Beginning with the first line and ending with the one containing "saltshaker: present [112,326,138,376]", copy the lines of the listing below exactly; omit everything else.

*** INFORMATION GIVEN Section Begins ***

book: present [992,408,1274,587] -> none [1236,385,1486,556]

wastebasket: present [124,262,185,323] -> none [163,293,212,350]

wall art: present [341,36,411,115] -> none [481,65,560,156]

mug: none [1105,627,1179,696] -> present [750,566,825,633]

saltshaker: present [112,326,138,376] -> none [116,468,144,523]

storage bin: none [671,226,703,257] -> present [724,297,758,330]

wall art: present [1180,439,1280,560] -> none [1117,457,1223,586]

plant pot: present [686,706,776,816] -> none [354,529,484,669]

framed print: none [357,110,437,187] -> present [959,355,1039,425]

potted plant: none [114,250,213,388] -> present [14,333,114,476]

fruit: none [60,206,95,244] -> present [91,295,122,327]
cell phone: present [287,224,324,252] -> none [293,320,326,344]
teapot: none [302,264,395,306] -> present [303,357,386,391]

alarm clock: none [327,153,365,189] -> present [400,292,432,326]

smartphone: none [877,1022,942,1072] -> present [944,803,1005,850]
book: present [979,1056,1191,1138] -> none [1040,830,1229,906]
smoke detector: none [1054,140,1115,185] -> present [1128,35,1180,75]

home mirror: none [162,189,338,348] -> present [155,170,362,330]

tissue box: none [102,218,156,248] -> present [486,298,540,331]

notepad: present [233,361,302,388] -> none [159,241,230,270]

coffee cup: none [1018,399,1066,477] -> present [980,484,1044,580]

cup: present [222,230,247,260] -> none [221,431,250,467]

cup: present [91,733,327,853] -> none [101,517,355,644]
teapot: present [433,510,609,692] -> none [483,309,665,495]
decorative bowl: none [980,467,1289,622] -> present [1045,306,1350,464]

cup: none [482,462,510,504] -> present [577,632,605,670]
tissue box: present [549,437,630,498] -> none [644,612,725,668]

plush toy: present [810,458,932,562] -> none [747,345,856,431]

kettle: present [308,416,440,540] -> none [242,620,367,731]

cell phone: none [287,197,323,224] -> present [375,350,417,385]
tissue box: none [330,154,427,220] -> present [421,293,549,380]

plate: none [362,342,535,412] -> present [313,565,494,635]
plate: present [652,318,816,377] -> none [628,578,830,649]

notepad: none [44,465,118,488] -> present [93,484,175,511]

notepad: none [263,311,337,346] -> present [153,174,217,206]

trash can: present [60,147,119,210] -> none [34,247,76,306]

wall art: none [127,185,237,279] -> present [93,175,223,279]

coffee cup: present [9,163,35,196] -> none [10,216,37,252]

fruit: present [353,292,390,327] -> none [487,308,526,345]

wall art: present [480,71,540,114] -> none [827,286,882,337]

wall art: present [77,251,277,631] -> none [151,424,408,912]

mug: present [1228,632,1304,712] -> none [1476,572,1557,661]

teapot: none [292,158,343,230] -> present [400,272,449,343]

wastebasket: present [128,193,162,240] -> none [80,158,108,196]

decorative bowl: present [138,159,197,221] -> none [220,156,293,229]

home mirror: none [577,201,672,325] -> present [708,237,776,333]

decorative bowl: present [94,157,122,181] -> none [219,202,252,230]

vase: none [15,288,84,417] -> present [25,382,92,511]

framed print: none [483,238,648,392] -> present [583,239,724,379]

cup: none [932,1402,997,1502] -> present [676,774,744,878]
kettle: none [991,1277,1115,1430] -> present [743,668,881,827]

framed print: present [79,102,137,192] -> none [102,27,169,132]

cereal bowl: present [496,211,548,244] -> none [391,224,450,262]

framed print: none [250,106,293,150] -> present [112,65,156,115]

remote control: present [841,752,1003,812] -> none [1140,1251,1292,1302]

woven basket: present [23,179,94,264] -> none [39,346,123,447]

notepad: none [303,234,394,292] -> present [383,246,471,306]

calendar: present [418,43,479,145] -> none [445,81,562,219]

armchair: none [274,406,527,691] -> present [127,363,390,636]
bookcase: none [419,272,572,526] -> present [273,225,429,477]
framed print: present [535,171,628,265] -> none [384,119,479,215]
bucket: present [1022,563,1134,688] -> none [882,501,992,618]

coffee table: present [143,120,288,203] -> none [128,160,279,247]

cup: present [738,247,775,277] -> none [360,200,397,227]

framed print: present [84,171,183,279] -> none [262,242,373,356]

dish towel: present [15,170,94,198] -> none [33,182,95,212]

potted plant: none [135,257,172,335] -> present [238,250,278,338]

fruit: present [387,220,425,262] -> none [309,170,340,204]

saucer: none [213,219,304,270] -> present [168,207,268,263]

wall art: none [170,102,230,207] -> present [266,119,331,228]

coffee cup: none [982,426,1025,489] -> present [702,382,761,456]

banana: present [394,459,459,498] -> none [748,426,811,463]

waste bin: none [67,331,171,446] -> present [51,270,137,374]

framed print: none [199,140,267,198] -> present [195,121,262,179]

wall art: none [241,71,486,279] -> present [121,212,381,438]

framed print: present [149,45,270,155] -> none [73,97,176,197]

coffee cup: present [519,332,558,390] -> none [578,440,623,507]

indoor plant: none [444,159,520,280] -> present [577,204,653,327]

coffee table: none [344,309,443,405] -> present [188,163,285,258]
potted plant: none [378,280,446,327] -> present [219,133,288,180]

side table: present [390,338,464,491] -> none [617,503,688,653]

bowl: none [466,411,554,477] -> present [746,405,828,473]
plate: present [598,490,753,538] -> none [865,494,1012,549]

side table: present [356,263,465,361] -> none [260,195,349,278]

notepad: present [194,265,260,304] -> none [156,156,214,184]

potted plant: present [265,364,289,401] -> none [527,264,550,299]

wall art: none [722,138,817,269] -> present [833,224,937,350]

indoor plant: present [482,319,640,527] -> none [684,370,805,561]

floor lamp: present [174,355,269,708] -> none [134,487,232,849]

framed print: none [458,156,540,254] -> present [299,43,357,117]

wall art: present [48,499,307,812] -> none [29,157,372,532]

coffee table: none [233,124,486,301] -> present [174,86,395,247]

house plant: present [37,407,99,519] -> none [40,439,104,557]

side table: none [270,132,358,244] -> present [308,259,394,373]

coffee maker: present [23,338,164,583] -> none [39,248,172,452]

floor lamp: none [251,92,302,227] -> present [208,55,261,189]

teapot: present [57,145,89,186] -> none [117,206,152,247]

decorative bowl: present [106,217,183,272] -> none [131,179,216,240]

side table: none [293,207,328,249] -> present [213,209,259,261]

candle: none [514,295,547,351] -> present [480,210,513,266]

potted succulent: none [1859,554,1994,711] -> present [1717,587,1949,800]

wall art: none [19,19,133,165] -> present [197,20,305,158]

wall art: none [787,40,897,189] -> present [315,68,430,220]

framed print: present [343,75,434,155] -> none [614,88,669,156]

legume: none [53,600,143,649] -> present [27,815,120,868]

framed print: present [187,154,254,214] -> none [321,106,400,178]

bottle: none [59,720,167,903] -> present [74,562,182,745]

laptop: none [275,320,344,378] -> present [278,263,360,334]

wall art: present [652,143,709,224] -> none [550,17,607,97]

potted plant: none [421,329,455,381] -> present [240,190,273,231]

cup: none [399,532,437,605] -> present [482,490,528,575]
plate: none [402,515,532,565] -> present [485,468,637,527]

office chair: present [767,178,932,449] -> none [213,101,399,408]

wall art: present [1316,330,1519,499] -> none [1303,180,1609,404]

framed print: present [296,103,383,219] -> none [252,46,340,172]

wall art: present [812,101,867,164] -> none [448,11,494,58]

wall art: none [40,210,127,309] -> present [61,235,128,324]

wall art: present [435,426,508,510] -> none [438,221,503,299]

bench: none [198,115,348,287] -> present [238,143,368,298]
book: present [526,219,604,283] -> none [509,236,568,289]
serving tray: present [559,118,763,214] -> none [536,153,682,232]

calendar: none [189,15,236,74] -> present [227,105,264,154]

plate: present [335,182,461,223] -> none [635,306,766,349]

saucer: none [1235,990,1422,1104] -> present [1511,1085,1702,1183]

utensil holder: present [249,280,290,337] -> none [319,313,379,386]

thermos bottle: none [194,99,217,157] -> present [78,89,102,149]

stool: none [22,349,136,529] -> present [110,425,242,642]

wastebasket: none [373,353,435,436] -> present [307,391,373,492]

*** INFORMATION GIVEN Section Ends ***

SOLUTION.
book: present [992,408,1274,587] -> none [1236,385,1486,556]

wastebasket: present [124,262,185,323] -> none [163,293,212,350]

wall art: present [341,36,411,115] -> none [481,65,560,156]

mug: none [1105,627,1179,696] -> present [750,566,825,633]

saltshaker: present [112,326,138,376] -> none [116,468,144,523]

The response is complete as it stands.